I was never one of those girls who dreamed about getting married. In fact, I didn’t actually want to get married. I liked being totally independent, doing whatever the hell I wanted. A light sleeper, I couldn’t imagine sharing a bed with anyone. When I was younger, I was also more insecure, and I cringed at thinking about a man seeing me without makeup. I thought I would have to look good at all times or he would be totally turned off.
Maybe I have a higher level of testosterone, but I never craved intimacy or companionship. Nor did I want a different partner every night. I just didn’t mind being alone. I was just doing my thing. And I liked the spontaneity of my life as a young single girl in Las Vegas, and the fact that at any point in time, I could take off and move to Timbuktu.
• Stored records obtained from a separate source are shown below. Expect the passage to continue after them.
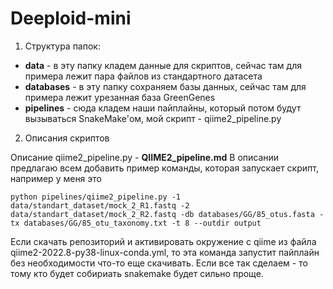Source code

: # Deeploid-mini

1. Структура папок:

- **data** - в эту папку кладем данные для скриптов, сейчас там для примера лежит пара файлов из стандартного датасета
- **databases** - в эту папку сохраняем базы данных, сейчас там для примера лежит урезанная база GreenGenes
- **pipelines** - сюда кладем наши пайплайны, который потом будут вызываться SnakeMake'ом, мой скрипт - qiime2_pipeline.py

2. Описания скриптов

Описание qiime2_pipeline.py - **QIIME2_pipeline.md**
В описании предлагаю всем добавить пример команды, которая запускает скрипт, например у меня это
    
    python pipelines/qiime2_pipeline.py -1 data/standart_dataset/mock_2_R1.fastq -2 data/standart_dataset/mock_2_R2.fastq -db databases/GG/85_otus.fasta -tx databases/GG/85_otu_taxonomy.txt -t 8 --outdir output

Если скачать репозиторий и активировать окружение с qiime из файла qiime2-2022.8-py38-linux-conda.yml, то эта команда запустит пайплайн без необходимости что-то еще скачивать. Если все так сделаем - то тому кто будет собириать snakemake будет сильно проще.

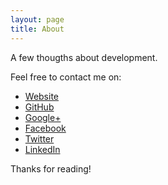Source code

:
```yaml
---
layout: page
title: About
---
```


A few thougths about development.

Feel free to contact me on:

* [Website](https://omniverse.ru/theirix)
* [GitHub](https://github.com/theirix)
* [Google+](https://google.com/+EugeneSeliverstov)
* [Facebook](http://www.facebook.com/eugeneseliverstov)
* [Twitter](http://twitter.com/theirix)
* [LinkedIn](http://www.linkedin.com/in/eseliverstov)

Thanks for reading!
Well, I did end up moving on a whim, to Miami. And I thought that my ‘young, wild and free’ lifestyle would continue, considering I was on South Beach. For about a month, as I met tons of random guys on the beach and palm-lined streets, I was heading in that direction. And then I met James.
Marriage does involve trade-offs. I did give up some of my freedom and some of that excitement that comes with not knowing where the night will take you and dancing til the sun comes up. Since I now have to think about things like the future, I can no longer just take off and move — although I still long to. I have to factor in his plans as well — his career, his obligations. And now I have a freaking pet, which is almost as bad as having a kid in terms of not being able to run off to Italy for a few months. Of course we can still party and we can still travel, but it’s just different. And I knew it would be.
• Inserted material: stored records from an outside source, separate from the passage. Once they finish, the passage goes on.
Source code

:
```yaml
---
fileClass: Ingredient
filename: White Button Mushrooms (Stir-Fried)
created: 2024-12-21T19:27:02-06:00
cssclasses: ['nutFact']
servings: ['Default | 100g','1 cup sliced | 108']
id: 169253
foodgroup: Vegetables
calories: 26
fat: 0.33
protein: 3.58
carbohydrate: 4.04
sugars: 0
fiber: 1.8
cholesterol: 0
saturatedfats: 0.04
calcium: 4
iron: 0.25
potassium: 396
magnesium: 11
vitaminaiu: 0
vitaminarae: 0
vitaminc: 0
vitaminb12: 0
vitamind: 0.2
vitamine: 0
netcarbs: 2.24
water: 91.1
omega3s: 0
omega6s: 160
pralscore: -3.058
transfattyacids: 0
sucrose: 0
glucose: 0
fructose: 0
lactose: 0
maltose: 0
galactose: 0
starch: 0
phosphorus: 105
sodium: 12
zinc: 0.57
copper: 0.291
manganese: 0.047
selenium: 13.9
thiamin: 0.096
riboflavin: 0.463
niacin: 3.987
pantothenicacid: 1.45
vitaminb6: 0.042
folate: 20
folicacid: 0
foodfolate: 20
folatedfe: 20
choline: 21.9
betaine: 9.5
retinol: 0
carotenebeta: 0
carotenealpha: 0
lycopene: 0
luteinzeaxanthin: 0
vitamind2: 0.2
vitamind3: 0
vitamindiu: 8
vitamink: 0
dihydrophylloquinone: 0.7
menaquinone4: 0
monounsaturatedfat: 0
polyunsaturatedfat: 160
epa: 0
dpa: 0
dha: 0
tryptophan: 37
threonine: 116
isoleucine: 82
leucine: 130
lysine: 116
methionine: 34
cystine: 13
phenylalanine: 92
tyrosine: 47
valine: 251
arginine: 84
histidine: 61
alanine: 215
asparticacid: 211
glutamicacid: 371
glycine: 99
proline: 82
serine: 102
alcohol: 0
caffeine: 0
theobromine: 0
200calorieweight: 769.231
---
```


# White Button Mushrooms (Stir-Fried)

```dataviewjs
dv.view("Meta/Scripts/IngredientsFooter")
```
I used to talk about this with my friend Emily, a wild redhead I used to party with in Vegas who just got married herself a month ago. We wondered if we would feel the same way at 33 as we did at 23. At what age would we get sick of dressing up and going out all night? Would we become cougars? We couldn’t imagine anything better than a night out on the town, getting tons of attention, feeling like goddesses.
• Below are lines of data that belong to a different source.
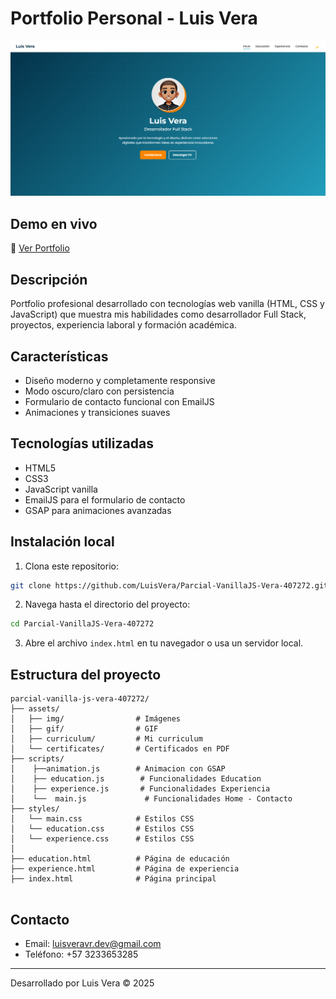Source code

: # Portfolio Personal - Luis Vera

![Portfolio Screenshot](./assets/img/Screenshot%20Portfolio.png)

## Demo en vivo

🔗 [Ver Portfolio](https://parcial-vanilla-js-vera-407272.vercel.app/)

## Descripción

Portfolio profesional desarrollado con tecnologías web vanilla (HTML, CSS y JavaScript) que muestra mis habilidades como desarrollador Full Stack, proyectos, experiencia laboral y formación académica.

## Características

- Diseño moderno y completamente responsive
- Modo oscuro/claro con persistencia
- Formulario de contacto funcional con EmailJS
- Animaciones y transiciones suaves

## Tecnologías utilizadas

- HTML5
- CSS3
- JavaScript vanilla
- EmailJS para el formulario de contacto
- GSAP para animaciones avanzadas

## Instalación local

1. Clona este repositorio:

```bash
git clone https://github.com/LuisVera/Parcial-VanillaJS-Vera-407272.git
```

2. Navega hasta el directorio del proyecto:

```bash
cd Parcial-VanillaJS-Vera-407272
```

3. Abre el archivo `index.html` en tu navegador o usa un servidor local.

## Estructura del proyecto

```
parcial-vanilla-js-vera-407272/
├── assets/
│   ├── img/                # Imágenes
│   ├── gif/                # GIF
│   ├── curriculum/         # Mi curriculum
│   └── certificates/       # Certificados en PDF
├── scripts/
│    ├──animation.js        # Animacion con GSAP
│    ├── education.js        # Funcionalidades Education
│    ├── experience.js       # Funcionalidades Experiencia
│    └──  main.js             # Funcionalidades Home - Contacto
├── styles/
│   └── main.css            # Estilos CSS
│   └── education.css       # Estilos CSS
│   └── experience.css      # Estilos CSS
│
├── education.html          # Página de educación
├── experience.html         # Página de experiencia
├── index.html              # Página principal


```

## Contacto

- Email: luisveravr.dev@gmail.com
- Teléfono: +57 3233653285

---

Desarrollado por Luis Vera © 2025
But a couple years later, here we are. And we are both happy. Emily married an ornithologist and is about to spend a month backpacking through Eastern Europe. I am living in a cute art deco apartment right on the beach, with my sexy husband and adorable rabbit. And while I feel like I’ve had to give up certain things — as I think anyone who is married does, including sleeping with other people — here are some of the things that are nice:
He thinks I’m beautiful at all times, and tells me so. He rubs my feet, puts tanning oil on my back, gives me his opinions on all kinds of things from what to wear to what to do with my life, and agrees with me when I rant about the injustices of the world and the annoying habits of other people. He wants me to live my dreams. He would give up anything to make me happy. He makes me fresh-squeezed juice and fruit smoothies and macaroni and pretty much anything I ask him to, whenever I want it. He buys me presents. He loves my goofy side and all my quirks. We can share all sorts of inside jokes no one else would ever appreciate. He comforts me and praises me and makes me laugh and laugh at myself. He is someone to bike ride and kayak with and play Scrabble and paddleball with and do everything with. He understands me, not just the good things about me but the bad too. He makes me feel safe at night. He drives me around and pays bills and carries groceries and heavy things and fixes things and kills bugs and opens jars. He cleans and does dishes and works hard. He lets me nag him incessantly. He calls me out when I act like a spoiled brat. He sees me at my worst moments — when I’m being selfish or in the throes of PMS — and it’s okay. He accepts me at my strongest and my weakest. He is a hot date for anything — weddings, museums, dinners, parties, and yes, occasionally some dirty dancing in a nightclub. He tells me what looks good. He helps me to be less self-indulgent, and more selfless. To be more patient. He is someone to tell my dreams to, and fantasies, and fears. Someone to tell absolutely anything to. In short, he is my best friend.
And now, I find it hard to sleep alone. I like his scent and the touch of his skin. I like to feel his whiskers and muscles and rough large hands. I like knowing he is there beside me.
I know people who are both for marriage and against it. My little sister got married at 19 and now can’t wait to start a family. I know many women like this, who just love everything to do with weddings and marriage and family life and the home and domesticity. And there are others who wouldn’t dream of settling down, and who are living an awesomely adventurous lifestyle, traveling the world and partying every night.
I guess it’s hard to have it both ways, but maybe it’s possible. Maybe some day we can run off and travel the world together. At least we share the same dream, and we can make it happen together.